OBJECTIVES
1) Condense the paragraph of the passage on mortgage hardship that begins "Millions of homeowners have fallen victim" into a bulleted list that keeps its main facts.
2) Carry the passage on mortgage hardship further, beginning immediately after its final sentence.

PASSAGE PROVIDED

----------------------------------------

Millions of homeowners have fallen victim to uncontrollable economic issues such as the implosion of the housing market and record consumer debt. Individuals who once had great credit now find themselves in difficult financial situations, with adjusting interest rates and the inability to pay their mortgage. Compounding these problems are “predatory loans” - loans which were issued to consumers with terms many couldn’t understand. Adding insult to injury, Option ARM resets this year will exceed many homeowners’ expectations, as sharp increases are expected to occur in the indexes tied to adjustable-rate loans.
Obtaining what is called a “loan modification” is one of the better-suited options for many individuals. Homeowners who have fallen into some semblance of hardship but are still able to maintain a reduced mortgage payment could retain an attorney and potentially qualify for a loan modification. It is recommended that an individual consult a real estate law firm that can work directly with your lender to help obtain a loan modification.

----------------------------------------

RAW DATA
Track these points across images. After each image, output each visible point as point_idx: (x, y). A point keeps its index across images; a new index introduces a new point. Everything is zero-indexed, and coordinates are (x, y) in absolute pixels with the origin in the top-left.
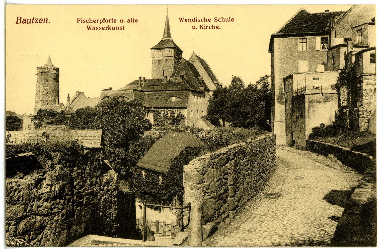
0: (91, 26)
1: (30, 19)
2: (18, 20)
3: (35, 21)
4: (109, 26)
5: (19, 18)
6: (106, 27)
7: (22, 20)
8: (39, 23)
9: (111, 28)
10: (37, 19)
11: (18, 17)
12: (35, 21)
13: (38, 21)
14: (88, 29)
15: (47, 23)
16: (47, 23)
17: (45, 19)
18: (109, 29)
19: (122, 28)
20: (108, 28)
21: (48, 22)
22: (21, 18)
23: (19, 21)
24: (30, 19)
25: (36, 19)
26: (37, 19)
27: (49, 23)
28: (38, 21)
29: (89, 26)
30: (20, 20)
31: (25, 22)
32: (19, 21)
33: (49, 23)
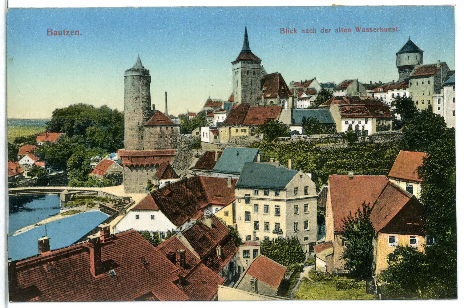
1: (61, 32)
6: (378, 29)
7: (53, 32)
10: (68, 32)
15: (78, 34)
16: (78, 34)
17: (76, 32)
20: (379, 30)
21: (79, 34)
22: (52, 30)
23: (50, 33)
25: (66, 31)
26: (68, 32)
27: (81, 34)
30: (50, 32)
31: (56, 34)
32: (50, 33)
33: (81, 34)
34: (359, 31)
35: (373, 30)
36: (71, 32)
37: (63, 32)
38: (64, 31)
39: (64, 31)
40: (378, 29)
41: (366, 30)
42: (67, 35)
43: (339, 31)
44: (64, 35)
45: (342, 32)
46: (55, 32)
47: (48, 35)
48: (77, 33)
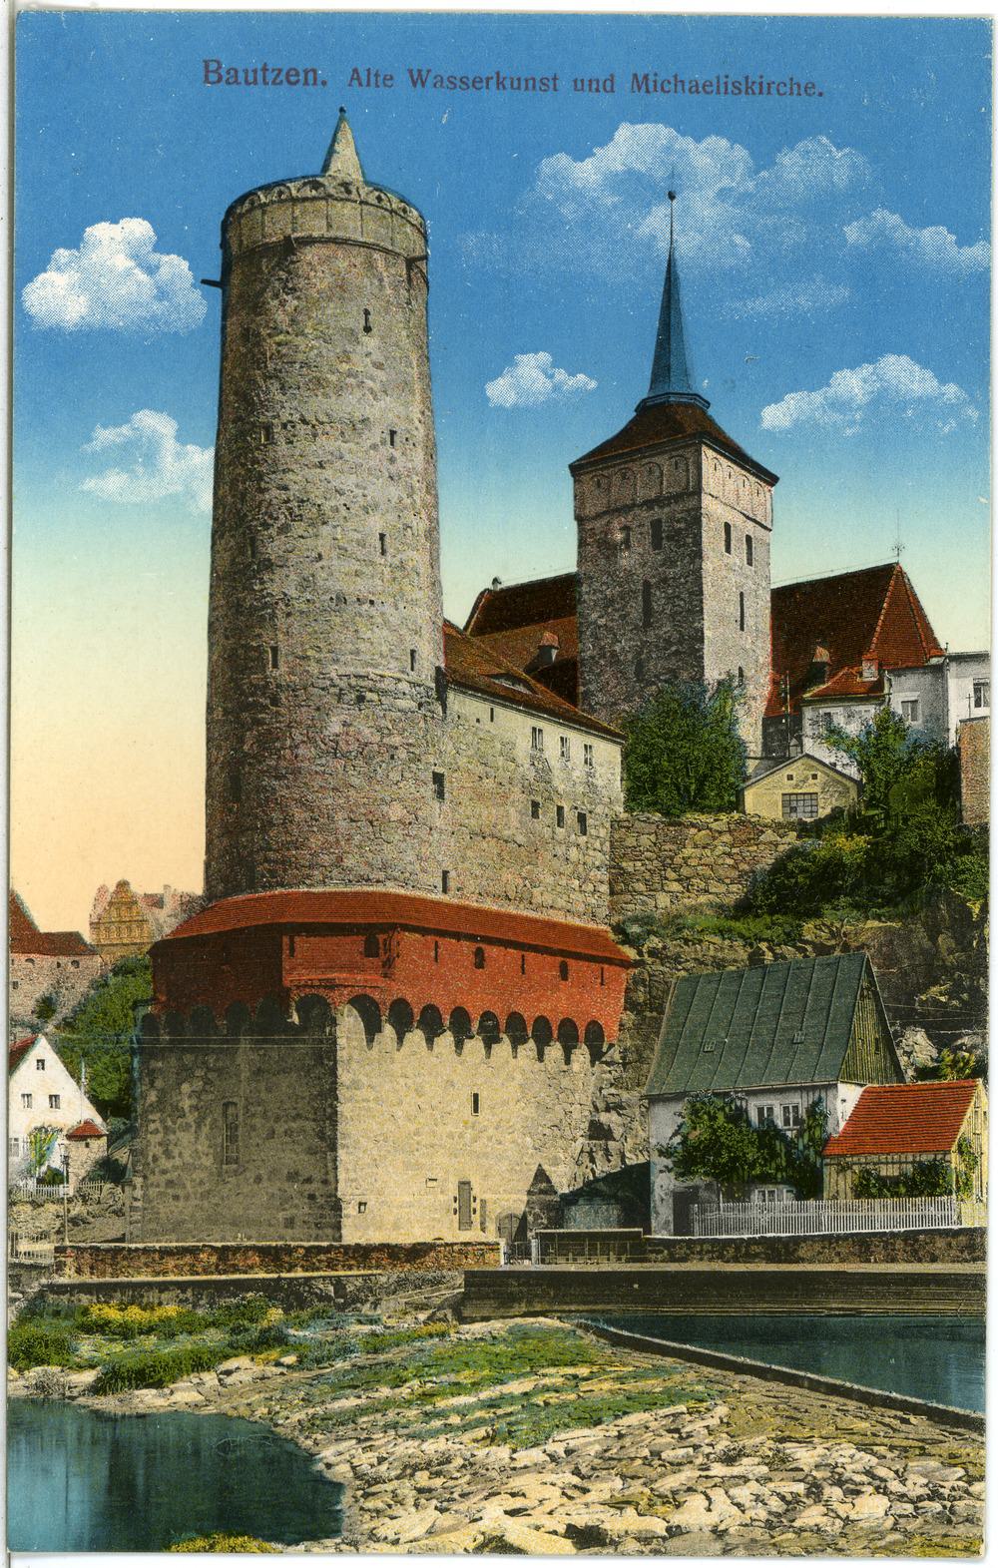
0: (429, 71)
2: (207, 71)
3: (270, 76)
4: (498, 74)
5: (213, 66)
6: (488, 79)
7: (223, 72)
8: (285, 82)
9: (507, 83)
10: (280, 71)
11: (207, 63)
12: (270, 76)
13: (283, 77)
14: (415, 84)
17: (306, 72)
18: (498, 88)
19: (551, 84)
20: (493, 83)
22: (220, 67)
23: (213, 77)
24: (255, 71)
25: (273, 70)
26: (280, 71)
27: (324, 83)
28: (283, 77)
29: (420, 71)
34: (423, 84)
35: (470, 83)
36: (288, 75)
37: (260, 74)
38: (265, 69)
39: (265, 69)
40: (488, 79)
41: (446, 83)
42: (274, 83)
43: (364, 82)
44: (265, 83)
45: (378, 86)
46: (228, 72)
47: (207, 80)
48: (311, 76)
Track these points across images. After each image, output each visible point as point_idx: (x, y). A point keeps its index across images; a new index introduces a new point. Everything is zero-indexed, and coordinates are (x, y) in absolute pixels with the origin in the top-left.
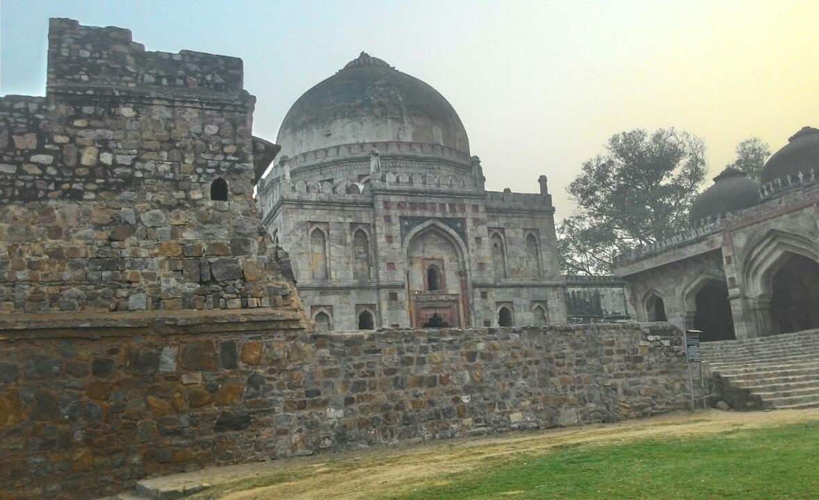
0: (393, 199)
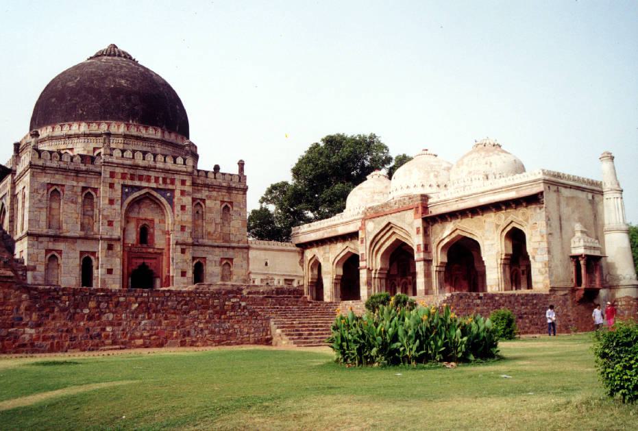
0: (119, 170)
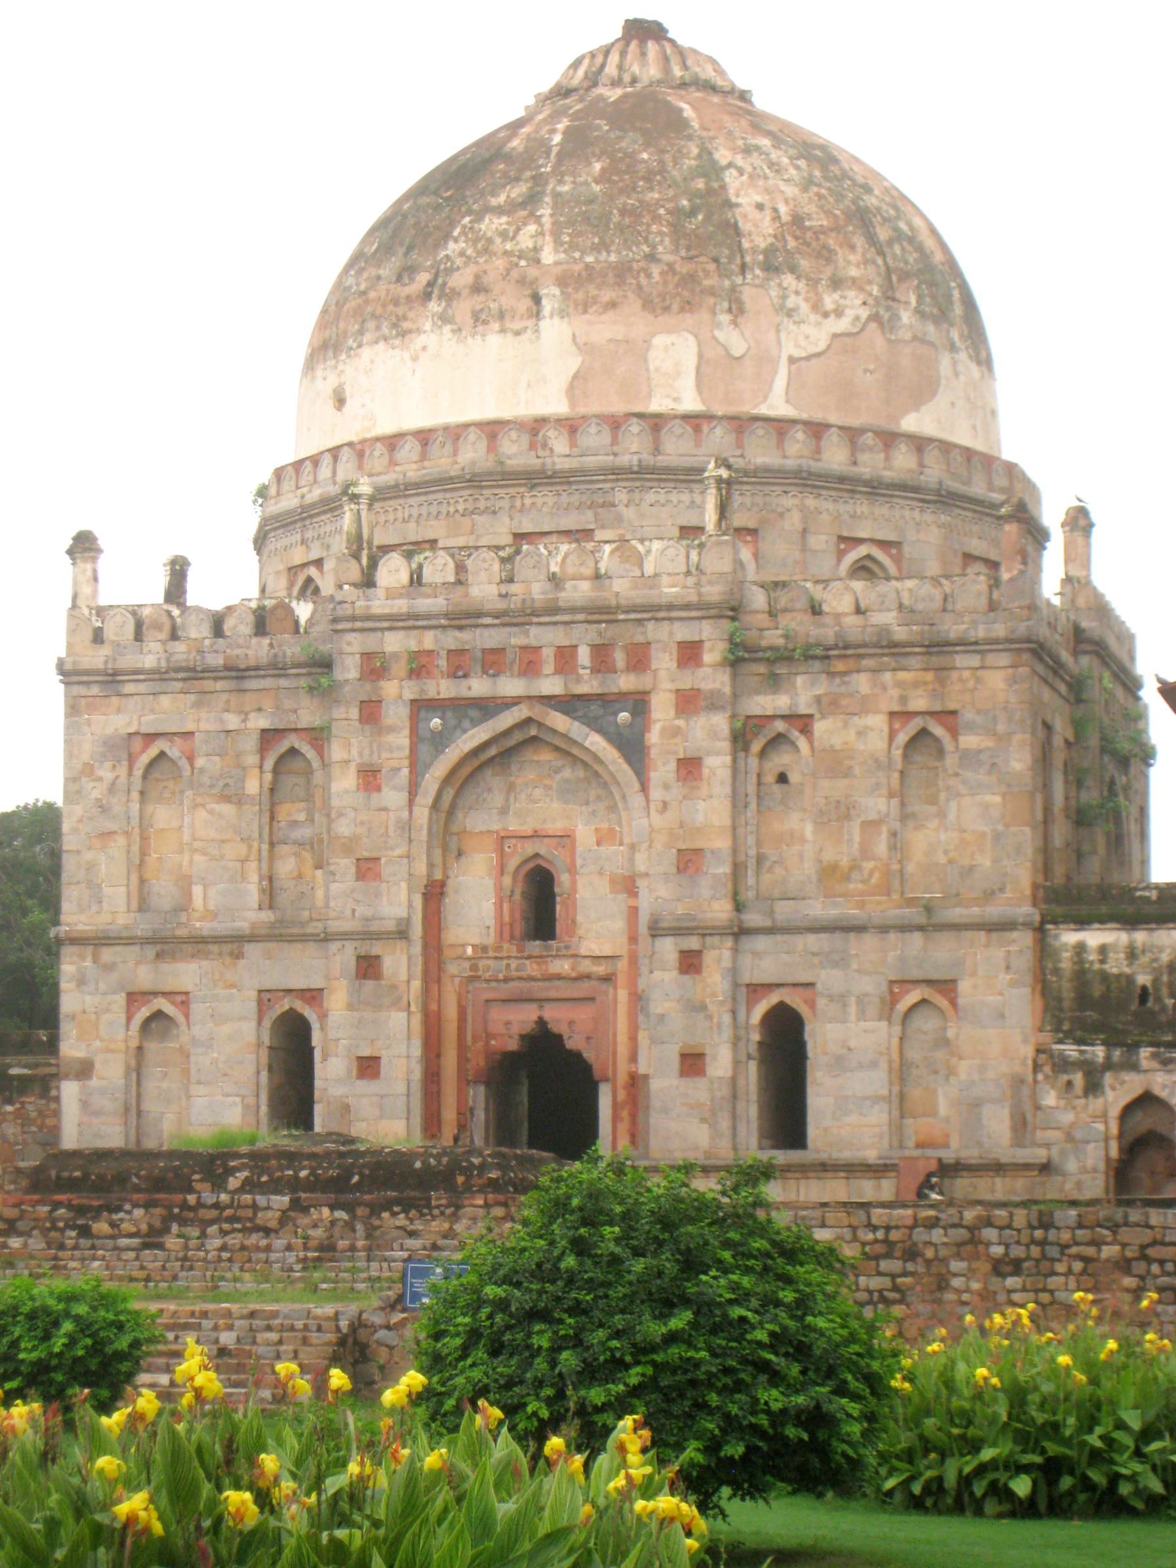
0: (394, 643)
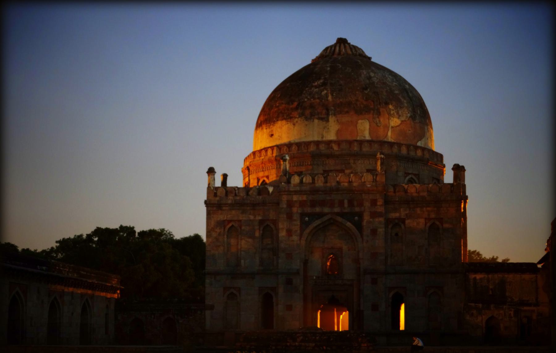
0: (295, 198)
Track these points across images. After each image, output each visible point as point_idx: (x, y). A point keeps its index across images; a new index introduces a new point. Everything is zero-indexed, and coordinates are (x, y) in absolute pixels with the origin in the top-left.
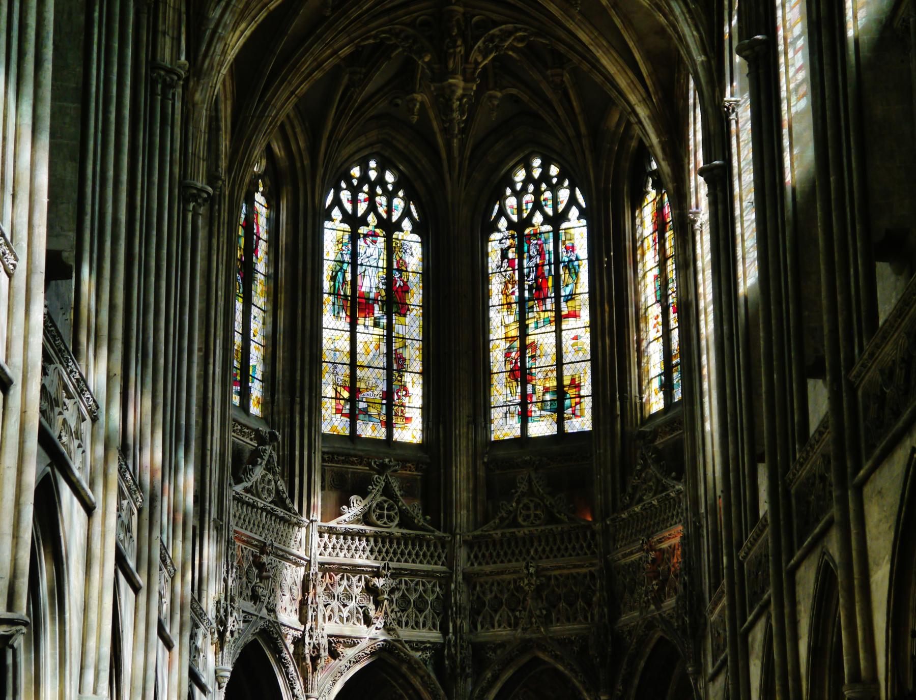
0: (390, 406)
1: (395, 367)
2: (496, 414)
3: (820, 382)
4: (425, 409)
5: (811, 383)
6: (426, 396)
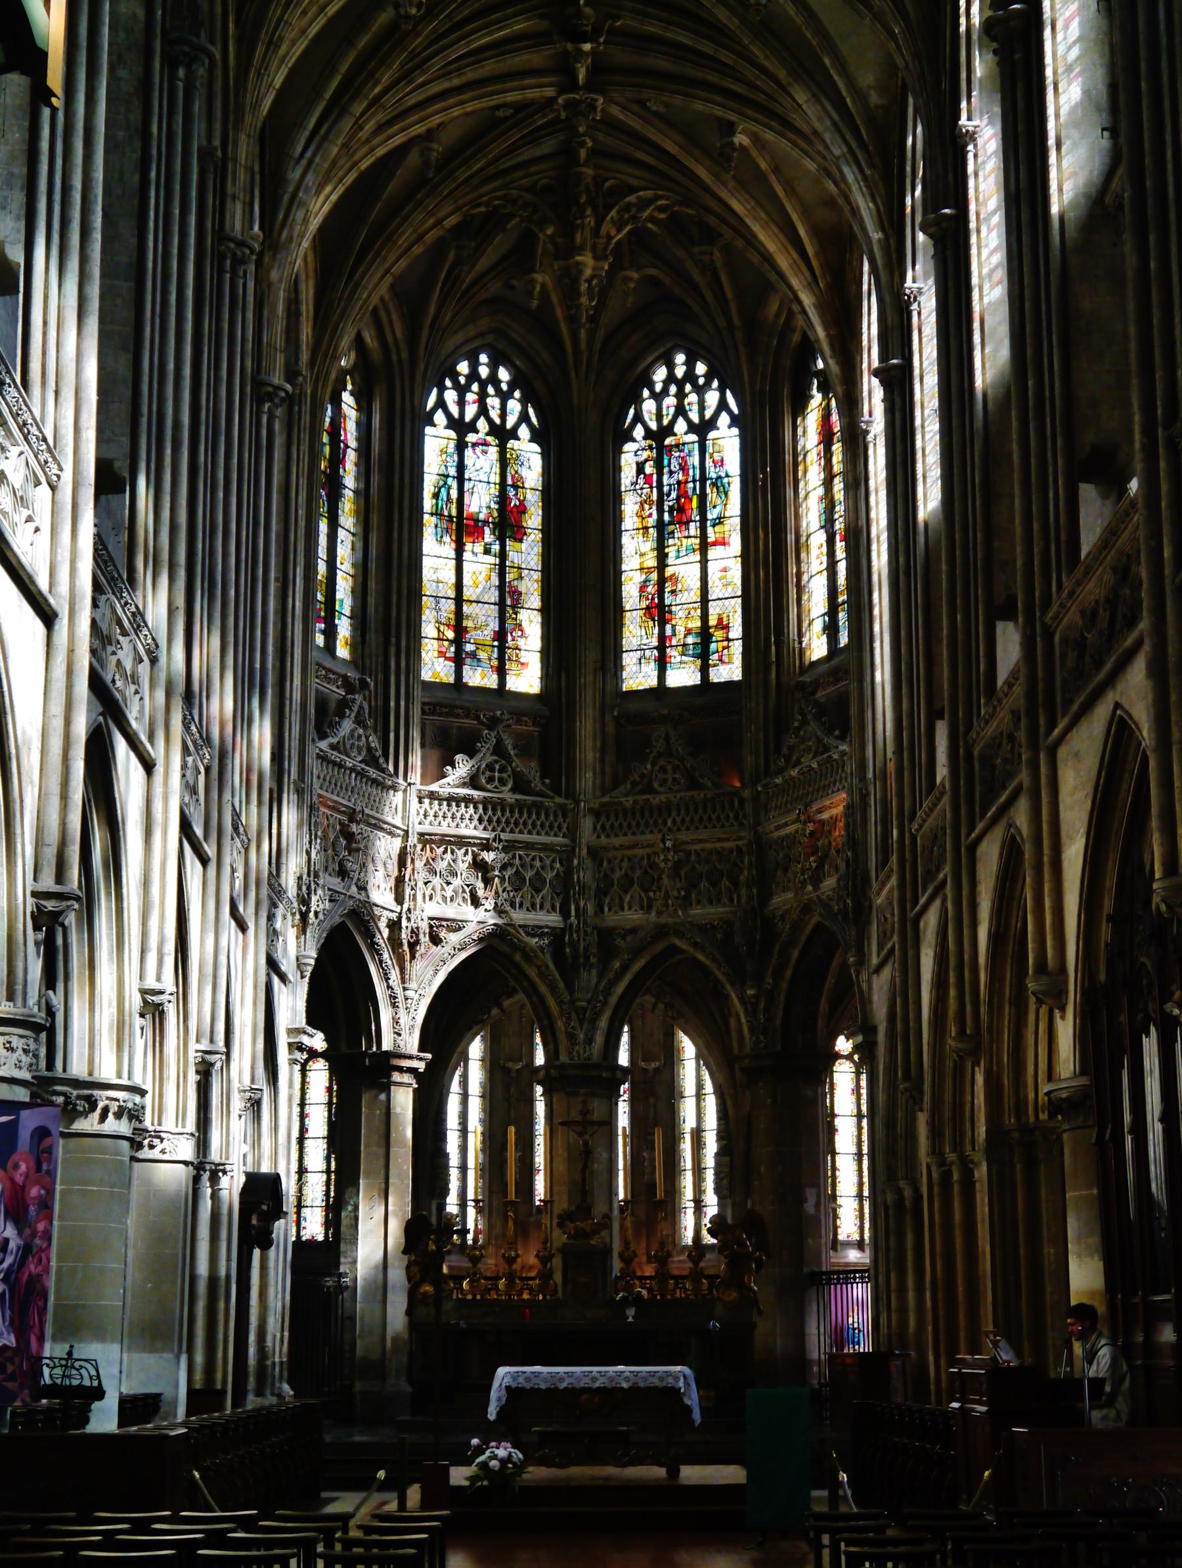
0: (502, 649)
1: (509, 602)
2: (629, 660)
3: (1010, 626)
4: (545, 653)
5: (1000, 626)
6: (546, 637)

----------------------------------------

ANSWERS FOR THE EXERCISE
1)
- Millions of homeowners have been harmed by economic problems beyond their control, such as the collapse of the housing market and record consumer debt.
- Many people who once had strong credit now face adjusting interest rates and cannot pay their mortgages.
- "Predatory loans," issued with terms many consumers could not understand, add to these problems.
- Option ARM resets this year will exceed many homeowners' expectations, because sharp increases are expected in the indexes tied to adjustable-rate loans.

2)
It should be noted that loan modifications can be difficult to achieve for homeowners whom have experienced permanent job loss, or have experienced long-term income issues. In the end, the ability to still make reduced payments is the key to a loan modification. Homeowners who have had their interest rates adjust, have had a job loss, an illness, divorce or other short-term hardship can be considered good candidates for a loan modification. Every lender has its own criteria regarding which borrowers qualify, and the criteria changes from time to time. Consequently, nobody can guaranty to obtain a reduced interest rate. However, the attorneys of Tahan Law Office put a great amount of effort into achieving the best loan modification terms possible.
So, what exactly IS a “loan modification?”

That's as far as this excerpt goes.